### [What the exercise asks]
Reproduce every line of the records below word for word, leaving out the pictures.

*** Extracted entries

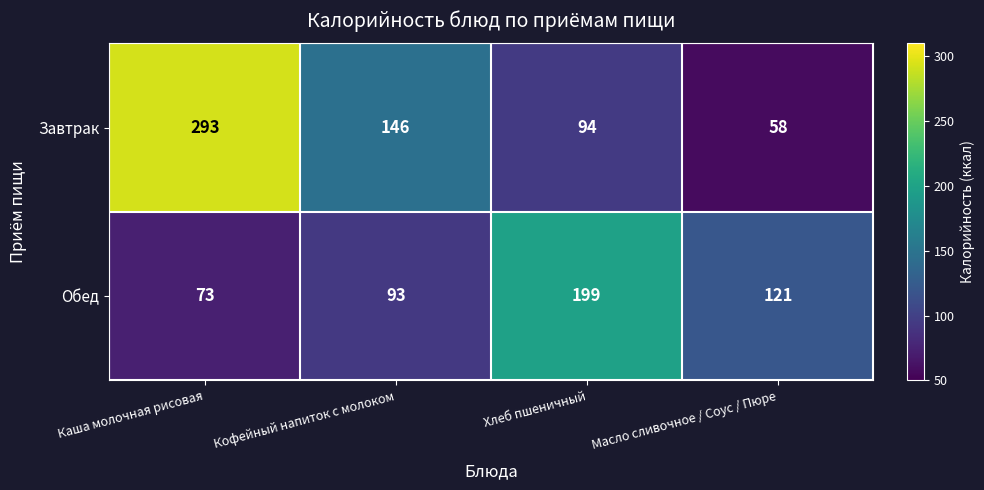

The Завтрак series shows 58 at Масло сливочное / Соус / Пюре. True or false?

True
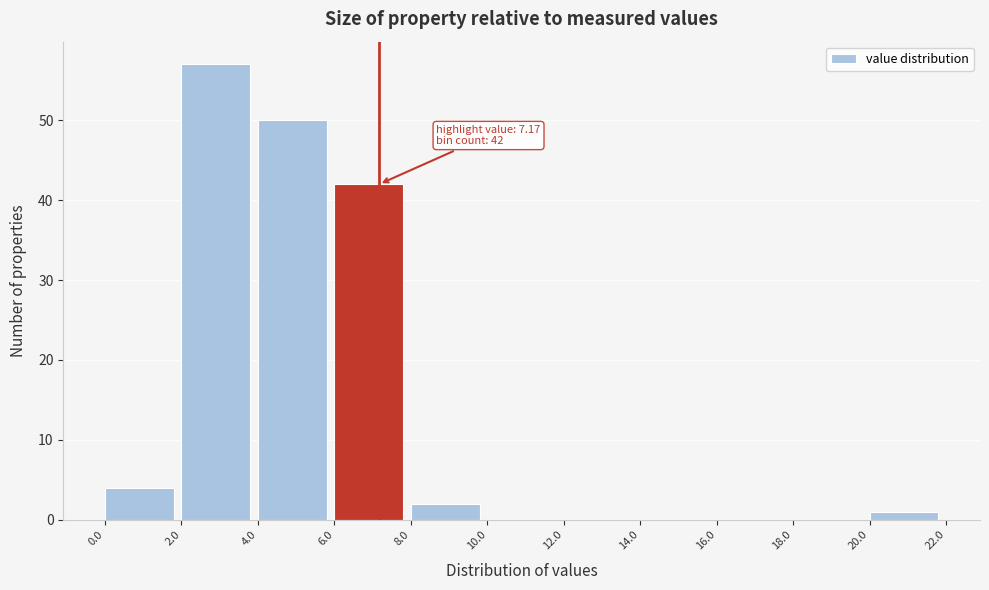

Which range on the x-axis has the tallest bar?

2.0 to 4.0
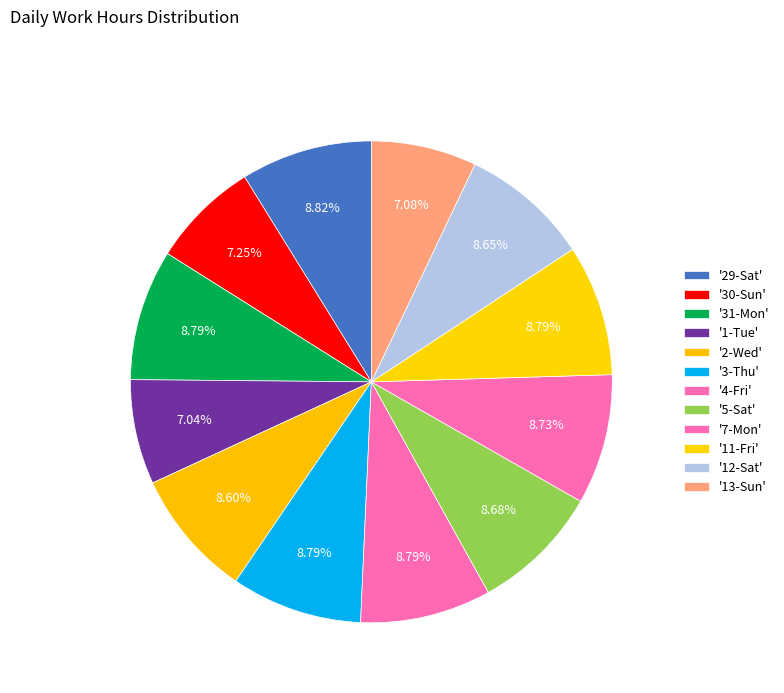

Count the number of slices in the pie.

12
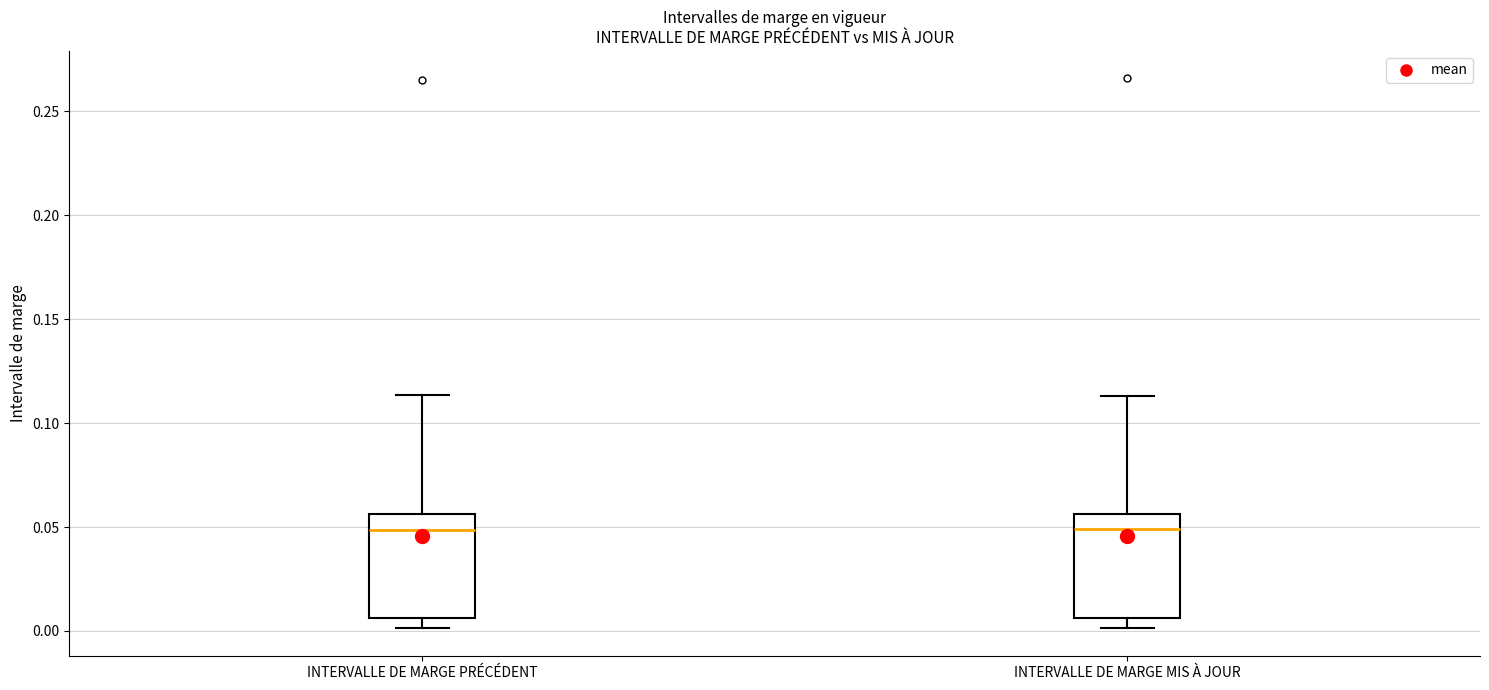

Reading left to right, read every box against the y-axis: the position of its median line, the range the box covers, and the ends of its whiskers. The values are not printed on the chart, so give them approximately, as read against the axis.

INTERVALLE DE MARGE PRÉCÉDENT: median 0.050, box 0.005 to 0.055, whiskers 0.000 to 0.115
INTERVALLE DE MARGE MIS À JOUR: median 0.050, box 0.005 to 0.055, whiskers 0.000 to 0.115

******

### [Solution below]
The Завтрак series shows 58 at Масло сливочное / Соус / Пюре. True or false?

True

Which range on the x-axis has the tallest bar?

2.0 to 4.0

Count the number of slices in the pie.

12

Reading left to right, read every box against the y-axis: the position of its median line, the range the box covers, and the ends of its whiskers. The values are not printed on the chart, so give them approximately, as read against the axis.

INTERVALLE DE MARGE PRÉCÉDENT: median 0.050, box 0.005 to 0.055, whiskers 0.000 to 0.115
INTERVALLE DE MARGE MIS À JOUR: median 0.050, box 0.005 to 0.055, whiskers 0.000 to 0.115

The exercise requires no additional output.